Muitos a fazem sinônimo de moral e de bons costumes - dois conceitos que inspiram desconfiança e sorrisos dúbios nos
mais céticos. (pág. 71)
Contudo, moral e costume (bons ou maus, pouco importa neste momento), são só um aspecto da ética. Para mim a ética
se relaciona, em primeiro lugar, com dois princípios básicos que devem sustentar as relações interpessoa is: o respeito e
a responsabilidade para com o próximo. Respeito significa consideração especial para com os outros, correlativa de uma
consideração similar para consigo mesmo. Implica o conceito de dignidade e valor humanos como pressupostos dos
relacionamentos interpessoais. Ser responsável é responder por nossos atos, compromissos e contratos. Em segundo
lugar, a ética se relaciona com o comportamento correto, consoante ou não com as normas morais e com os costumes.
Correto sobretudo no sentido budista de correção expressado na regra de ouro desta doutrina: como os oito caminhos que
levam, aliás, à superação do sofrimento. (6)
Por vezes, ética, moral e costumes coincidem; por vezes se contrapõem e entram em conflito. Entendo por moral os
códigos de conduta social, as normas que a sociedade impõe ao indivíduo. Os costumes são práticas sociais tradicionais,
que mantêm um elo de continuidade entre as gerações passada e a presente. São toleradas ou estimuladas pelas normas
vigentes.
Cabe indagar-se o que entendo por conduta correta, além do sentido indicado acima. Neste momento não pretendo
estender-me neste assunto. Apenas sugiro duas pistas para que o leitor benevolente pense sobre elas.
Digo que uma conduta é correta, quando respeita e cumpre seus compromissos e contratos (contrato livremente aceito
pelas partes).Digo também que um comportamento é correto quando atende aos princípios da justiça e da verdade,
princípios que podem conflitar com interesses e convenções dominantes no sistema social, ou com o grupo de referência.
Agir com duplicidade, com segundas intenções ocultas, enganando, é incorreto. É por-se ao lado da falsidade, contra a
verdade. Agir de maneira arbitrária, sem respeitar os direitos do outro, é incorreto. Só para indicar um par de exemplos.
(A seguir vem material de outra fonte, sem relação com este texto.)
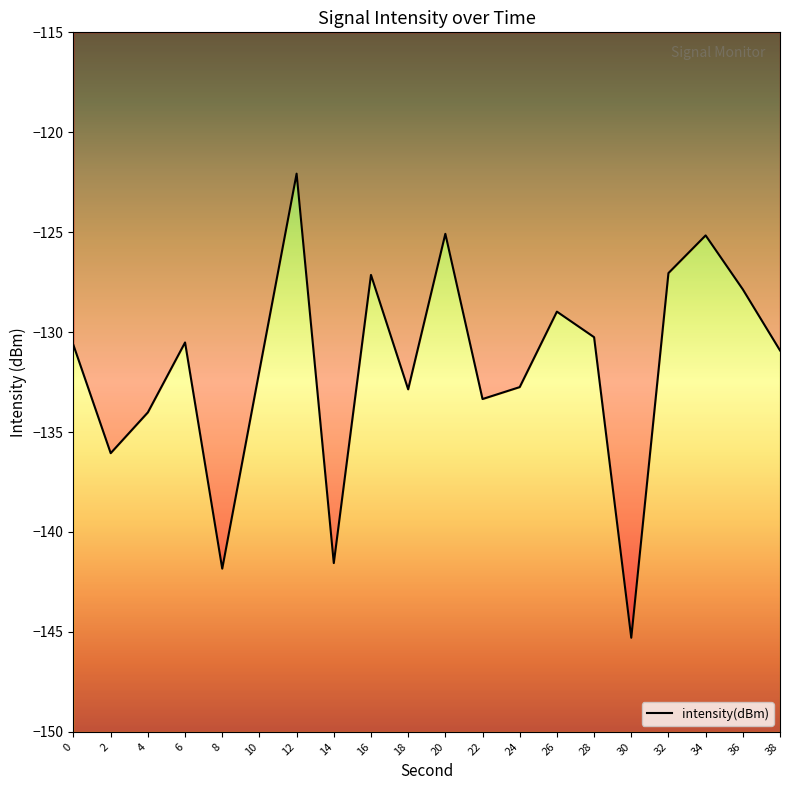

True or false: the data shows -28.7 at 10.

False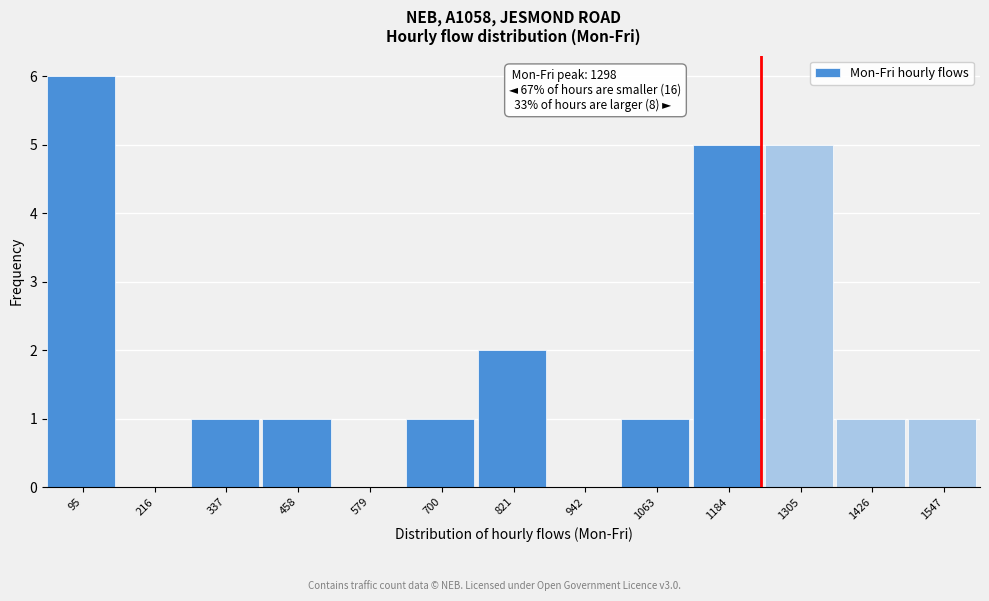

Reading left to right, what are all the values shown in this chart?

95=6	216=0	337=1	458=1	579=0	700=1	821=2	942=0	1063=1	1184=5	1305=5	1426=1	1547=1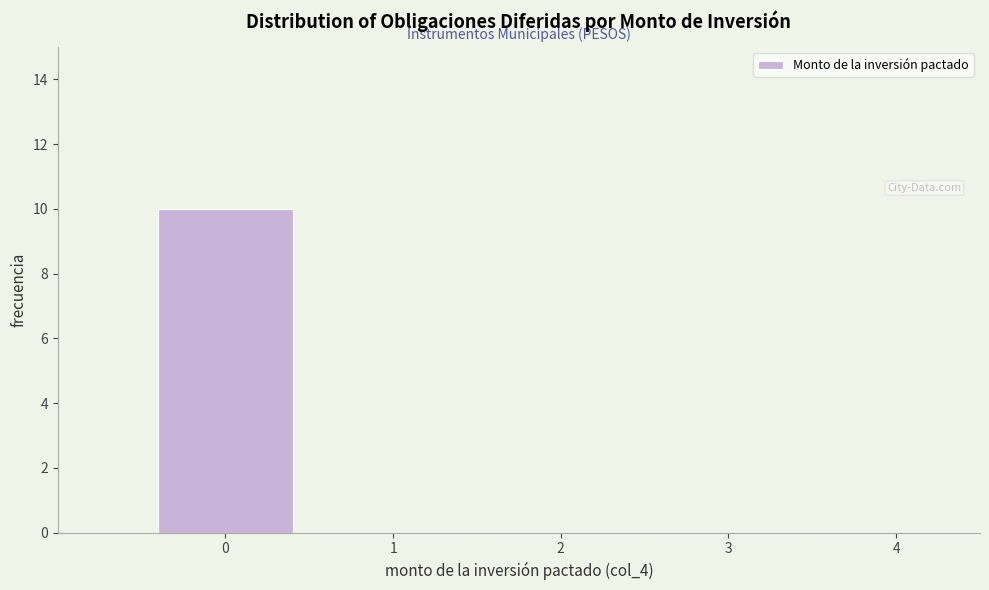

Which range on the x-axis has the tallest bar?

-0.5 to 0.5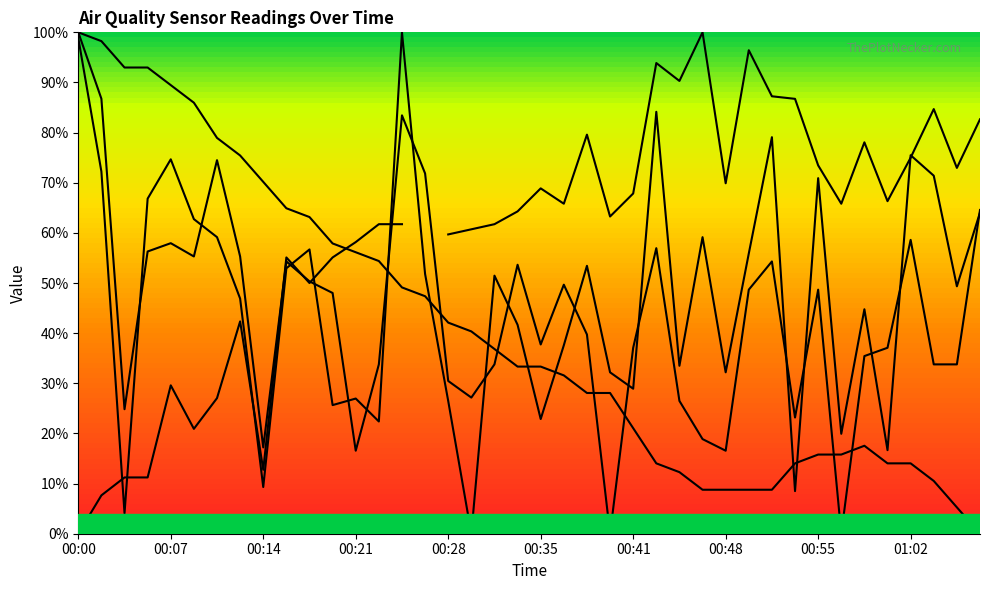

What position from the right is 00:36?

19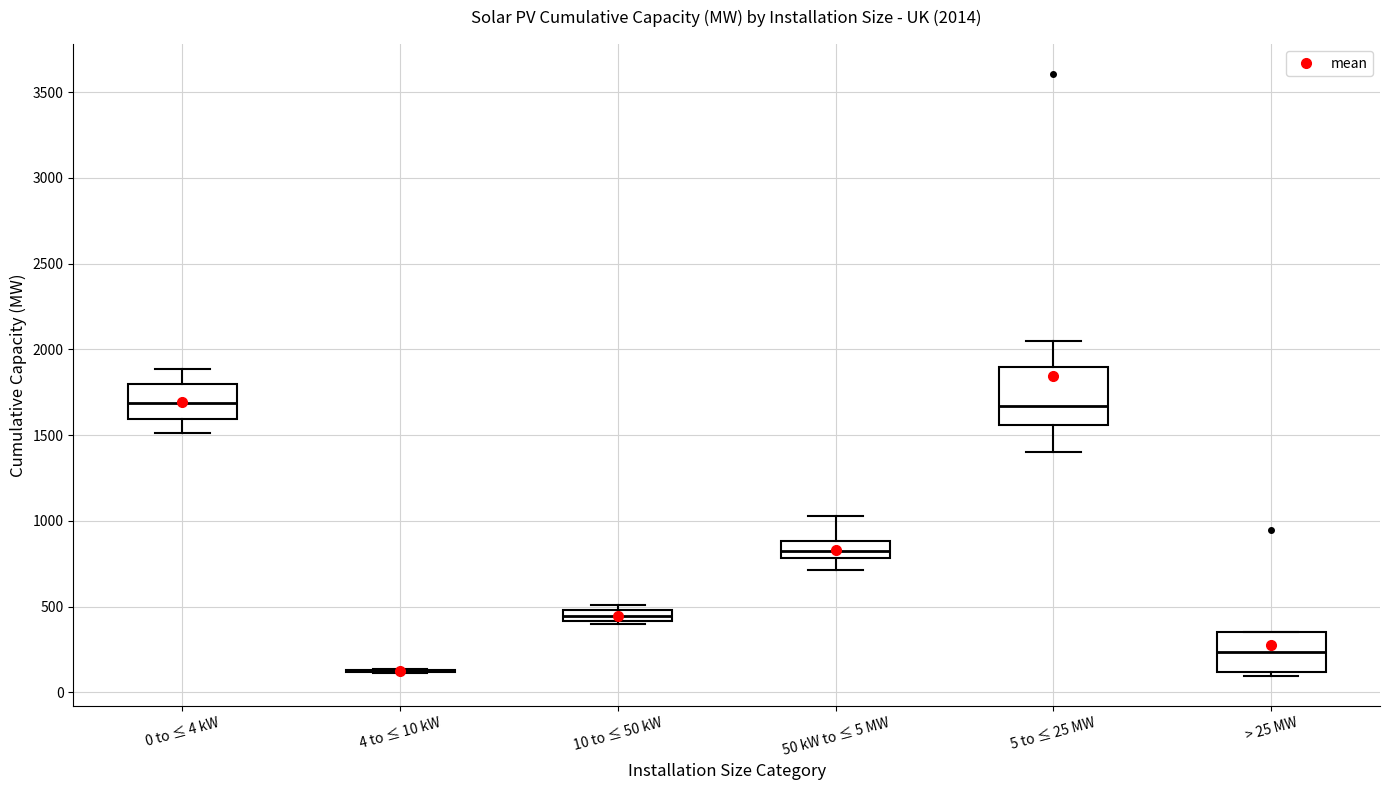

Which box is the tallest, from its lower edge to its upper edge?

5 to ≤ 25 MW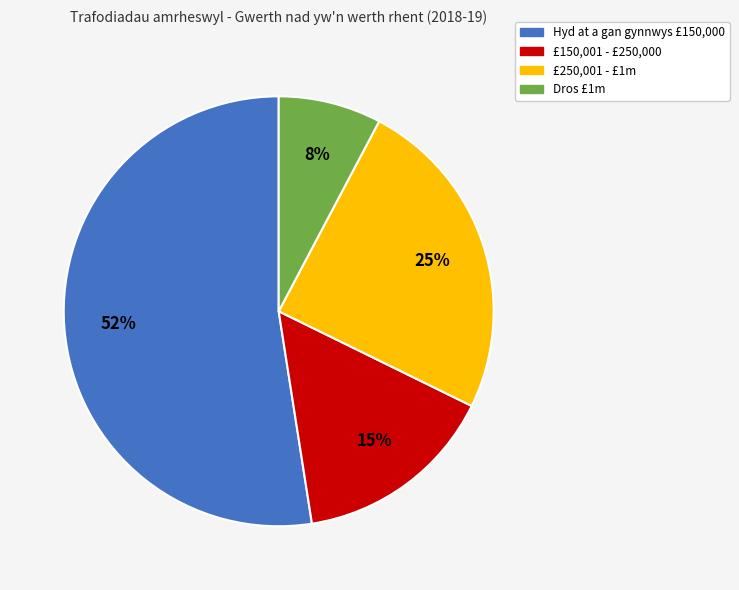

How many slices are in this pie chart?

4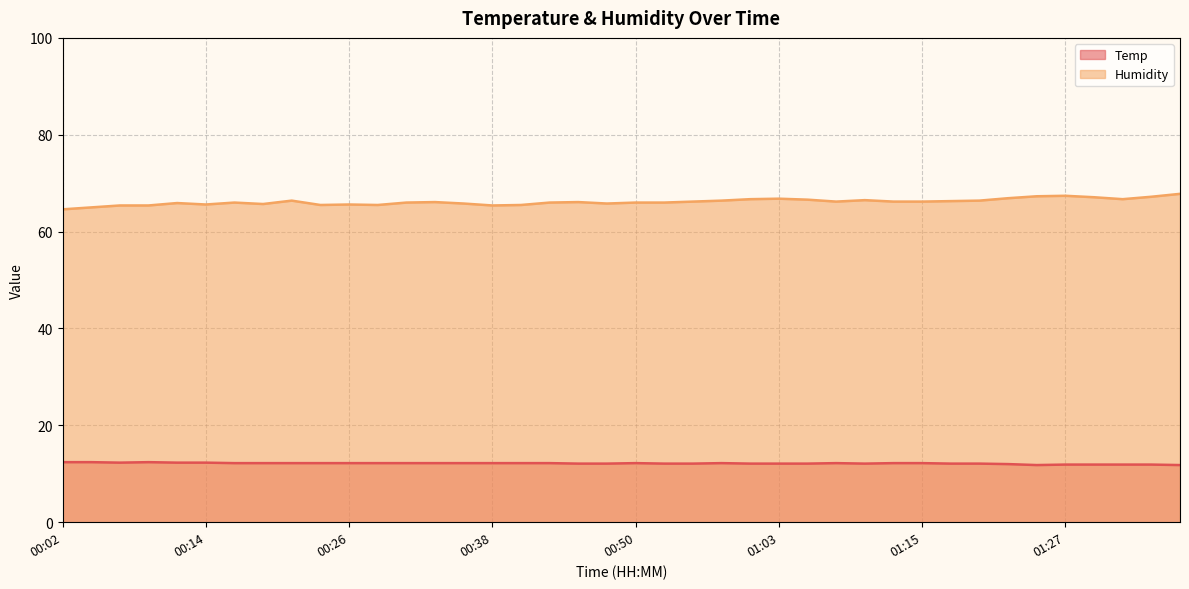

What is the difference between the maximum and minimum values in the Humidity series?

3.2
Formulando assim, de maneira geral, parece algo abstrato. Corresponde a você enxergar estes princípios na sua
concretude.
Uma sugestão: pode começar perguntando-se se você é um indivíduo correto. Pode dar um segundo passo: perguntar-se
em que casos é decididamente incorreto - que tipo de proveito espera obter com esta forma de conduta. E por aí a fora.
(pág. 72)

Notas e citações bibliográficas:


(1) Usarei neste capítulo como sinônimos de psicoterapia algumas palavras equivalentes, a saber: onto-análise, treino
terapêutico e tratamento psicológico.
E para análise didática (A.D.) usarei também análise preparatória(A.P.). Para designar o que na linguagem médica
costuma chamar-se como paciente usarei alguns vocábulos equivalentes: coagente, interlocutor, cliente,
entrevistado, consulente.
(2) Lembro ao leitor que noutro capítulo falo dos objetivos que aspira alcançar um desenvolvimento integral, que são
os propostos por uma psicoterapia rigorosa; quatro conceitos resumem estes objetivos: espontaneidade,
autenticidade, criatividade e liberdade. É o Es-au-cri-lib
(3) Nolden, Max : Lo que se oculta en el fondo del espejo (Santiago do Chile, 1972)
(4) Walkenstein, Eeilen: Bitolando pela psiquiatria (Ed. Brasiliense, 1980. S. Paulo)
(5) Kafka, Franz: A Colônia penal (Livraria Exposição do Livro, S.P.)
(6) Em meu livro "As Dimensões da Vida Humana", (Novos Horizontes Editora, S.Paulo, 1998) no capítulo sobre a
dimensão valorativa exponho as 8 vias do caminho correto segundo Buda.
(7) lrvin Yalom: Os desafios da terapia. Ediouro, S.Paulo, 2006. Este psicólogo inclusive pede uma suposta ajuda ao
paciente narrando um caso similar ao dele. Uma vez ouvido o caso o cliente toma maior consciência da armadilha
que inventou para não sair de uma situação.